▸ Request
Please change "chart" to "graph" in everything from the start of the material down to the line containing "Rank the series", keeping all other text as it is. Omit the pictures from your answer.

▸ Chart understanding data
===
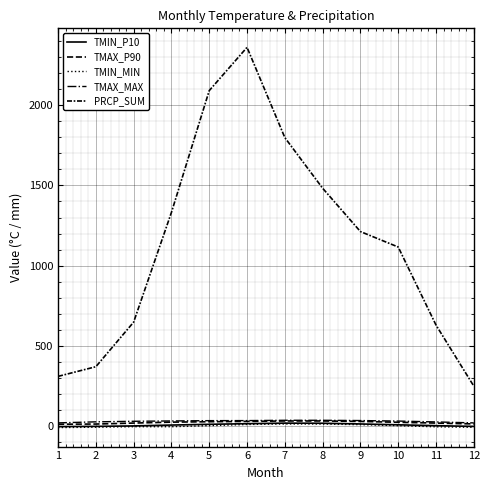

Does the chart display data point markers on the line(s)?

No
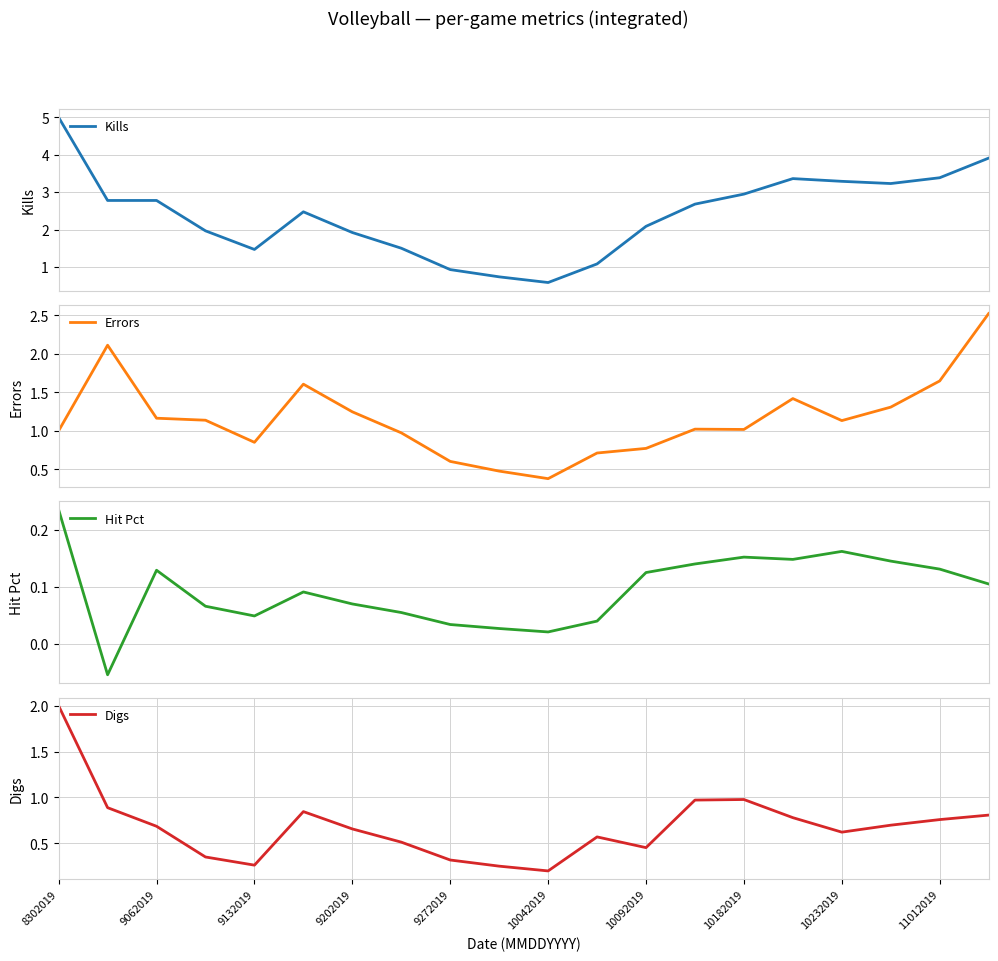

What is the maximum value for Errors?

2.5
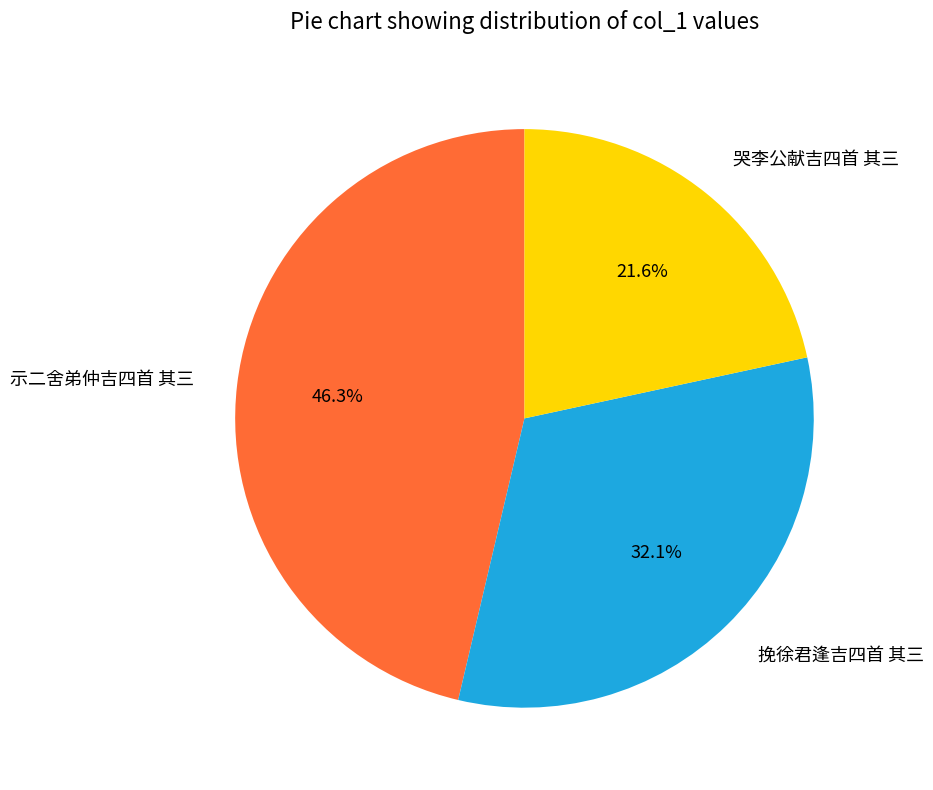

Count the number of slices in the pie.

3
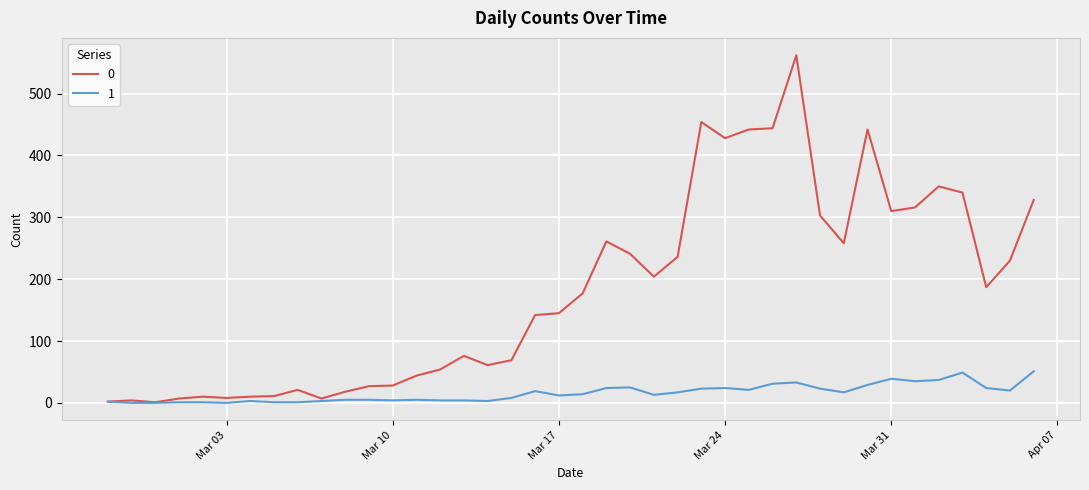

What is the greatest value displayed?

562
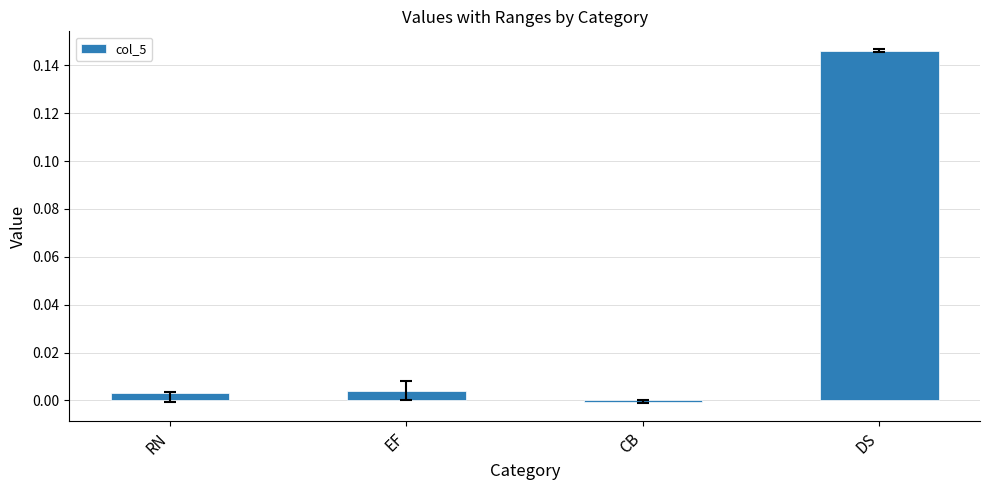

True or false: the data shows 0.0 at RN.

True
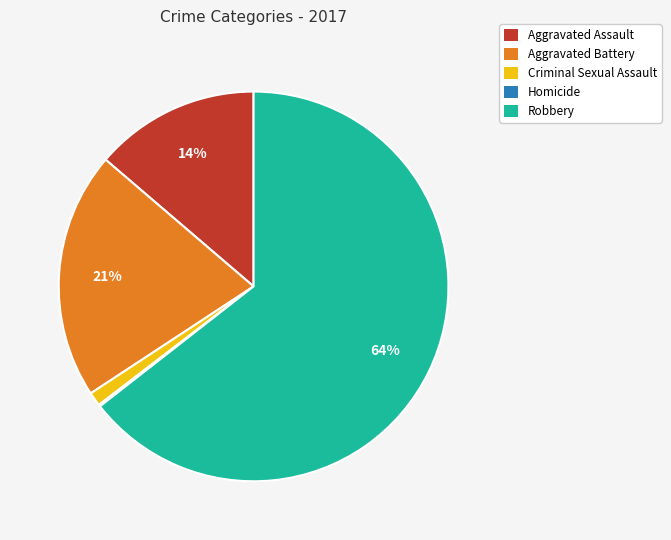

Which category accounts for the majority?

Robbery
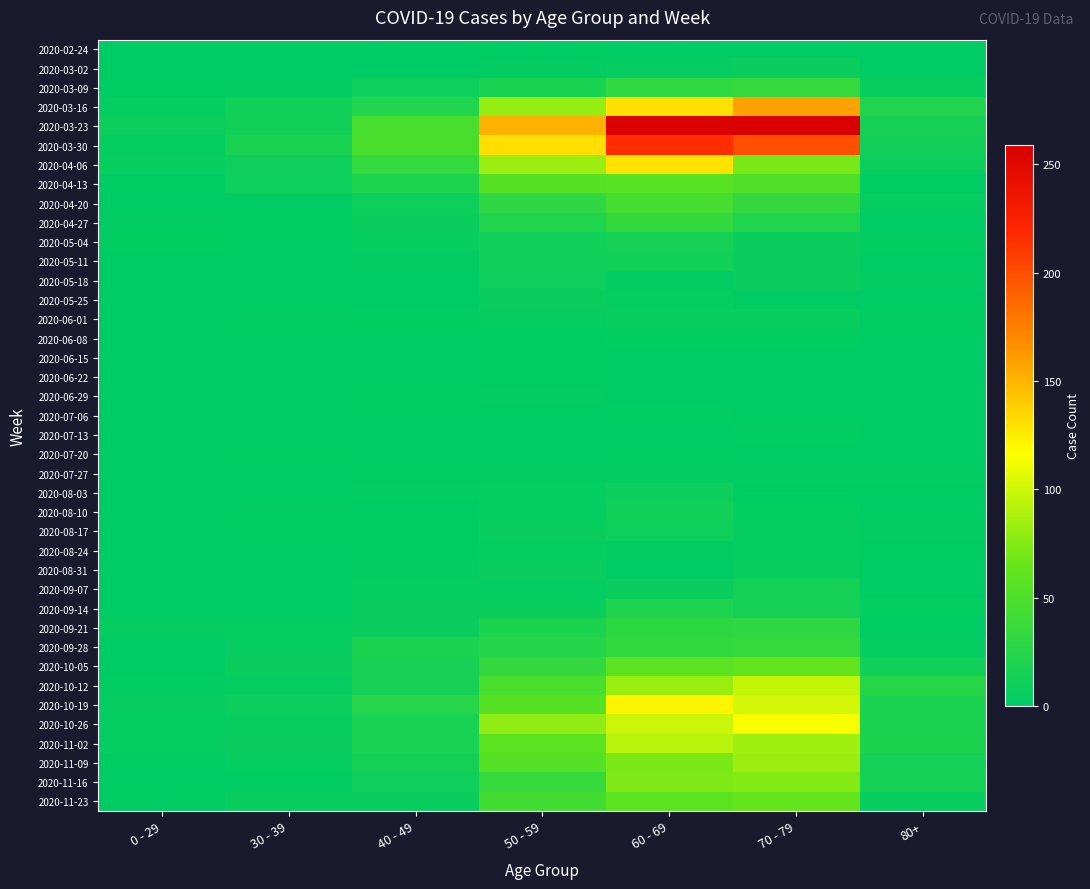

Rank the series by their maximum value, from highest to lowest.

2020-03-23, 2020-03-30, 2020-03-16, 2020-04-06, 2020-10-19, 2020-10-26, 2020-10-12, 2020-11-02, 2020-11-09, 2020-11-16, 2020-11-23, 2020-10-05, 2020-04-13, 2020-04-20, 2020-03-09, 2020-09-28, 2020-04-27, 2020-09-21, 2020-09-14, 2020-05-04, 2020-09-07, 2020-05-11, 2020-08-10, 2020-05-18, 2020-08-17, 2020-08-03, 2020-03-02, 2020-05-25, 2020-08-31, 2020-06-01, 2020-08-24, 2020-06-08, 2020-06-29, 2020-07-06, 2020-07-13, 2020-07-27, 2020-06-15, 2020-06-22, 2020-07-20, 2020-02-24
===
▸ Answer space
Does the graph display data point markers on the line(s)?

No

What is the maximum value for Errors?

2.5

Count the number of slices in the pie.

3

What is the greatest value displayed?

562

True or false: the data shows 0.0 at RN.

True

Which category accounts for the majority?

Robbery

Rank the series by their maximum value, from highest to lowest.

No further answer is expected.